Dude got ticked off and went on his bile campaign. After he was done (coz i just looked at him make an ass of himself) i still held my ground..."nope don't want your number and i won't give you mine".

The thing i do not get is why do men(most of them) think that just coz you are vibing a chic that you gotta get the digits? What ever happened to, "I have a choice to say no to you?"
It's not about feeling hot or anything.If i'm not feeling you, i'm not feeling you. Why can't you just understand that?

What's the point of having my number and i will never pick up when you call(thanx to caller-id), or have your number and never call you?

I'm just trying to make things easy for the two of us. Don't want to give you false hope that i will ever call. Why can't you please just get off my ass and let me be!!

11 comments:

Nakeel said...

When you make it easy they say you too expensive when you pretend to flow with the vibe they say you cheap. They cant be understood but am glad I see you stood on your ground and you won it.

Unknown said...

I have been over 4 months Kenyan bash free and I feel nada!
Seems that dude has weak game! I on the other hand dont push, when I have Tammy and Tamika to deal with!

Kelitu said...

Nakeel: I hear you gal. It's a catch-22. You dammed if you do dammed if you don't.

Dennis: I see you done gone all akata. HOw do you deal with their loudness?!!

Acolyte said...

Mambo of Kenyans I am bila time, sorry call me a hater but I like to keep my life simple. Also for some strange reason I find it easier to hook up with the natives as opposed to Kenyan mamas, si kwa ubaya. Lakini I will jump back into the Kenyan mix and observe Kenyan mamas so I can tear them a new one! Lol!

Msanii_XL said...

lol at the guy not getting a clue, since when is playing dumb strategry?
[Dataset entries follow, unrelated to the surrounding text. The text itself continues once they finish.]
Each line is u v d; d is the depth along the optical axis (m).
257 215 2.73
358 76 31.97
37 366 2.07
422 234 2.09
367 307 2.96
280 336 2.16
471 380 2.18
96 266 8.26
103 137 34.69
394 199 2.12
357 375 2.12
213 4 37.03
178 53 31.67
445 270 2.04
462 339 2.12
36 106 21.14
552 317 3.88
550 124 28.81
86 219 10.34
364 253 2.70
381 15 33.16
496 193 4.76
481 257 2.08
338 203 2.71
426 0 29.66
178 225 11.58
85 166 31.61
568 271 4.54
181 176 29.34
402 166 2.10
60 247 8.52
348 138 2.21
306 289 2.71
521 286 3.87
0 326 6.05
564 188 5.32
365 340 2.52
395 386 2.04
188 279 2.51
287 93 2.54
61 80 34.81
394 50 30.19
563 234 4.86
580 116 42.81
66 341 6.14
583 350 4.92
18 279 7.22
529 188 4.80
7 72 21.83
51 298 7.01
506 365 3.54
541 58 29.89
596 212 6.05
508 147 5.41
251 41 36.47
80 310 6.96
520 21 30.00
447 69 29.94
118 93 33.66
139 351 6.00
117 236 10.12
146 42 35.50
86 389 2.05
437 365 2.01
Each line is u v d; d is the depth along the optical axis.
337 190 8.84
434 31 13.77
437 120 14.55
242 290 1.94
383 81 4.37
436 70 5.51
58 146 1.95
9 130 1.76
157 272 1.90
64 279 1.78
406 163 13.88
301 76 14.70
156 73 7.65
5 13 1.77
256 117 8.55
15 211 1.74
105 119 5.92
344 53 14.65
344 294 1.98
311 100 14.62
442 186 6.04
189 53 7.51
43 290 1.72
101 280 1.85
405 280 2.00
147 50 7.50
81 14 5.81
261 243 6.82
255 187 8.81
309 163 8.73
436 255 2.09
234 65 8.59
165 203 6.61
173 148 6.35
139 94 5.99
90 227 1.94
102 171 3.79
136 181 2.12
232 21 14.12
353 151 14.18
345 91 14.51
Kenyans will be kenyans..gotta love em'. I just watch from afar..'lurker' status.

Kelitu said...

Aco, you ain't no hater. These kenyans will make you wanna fight them when you've always chanted:'Shalom'

Kelitu said...

msanii_xl: LOL!@'lurker status. I can just imagine you sitting somewhere in the shadows like a secret agent, just a looking and observing.

Udi said...

LMAO- Yaani u r putting me on blast and yet u didnt give me ur number? its all ngravy

CiikuMrsBabes said...

Oy!

I so feel you on this shit....
And kwanza I hate when your pals give your number to some dude you have been trying to duck.

WHYYYYYYY???

Milonare said...

Beta yet, mamiso gives u numba of Cemetery.
Call a chick up next day and all you get is "Harro!! Umesema unataka maiti gani???"
LOL

Kelitu said...

Udi: Still love you like cooked food though, despite the weak game. LOL!

Movie Buff: I have told my pals that i will cut them off without a second thot, if they dare give out my number to some pyscopath in the club/mall or church.

Milo: You are just wrong, wrong, wrong!!LOL!!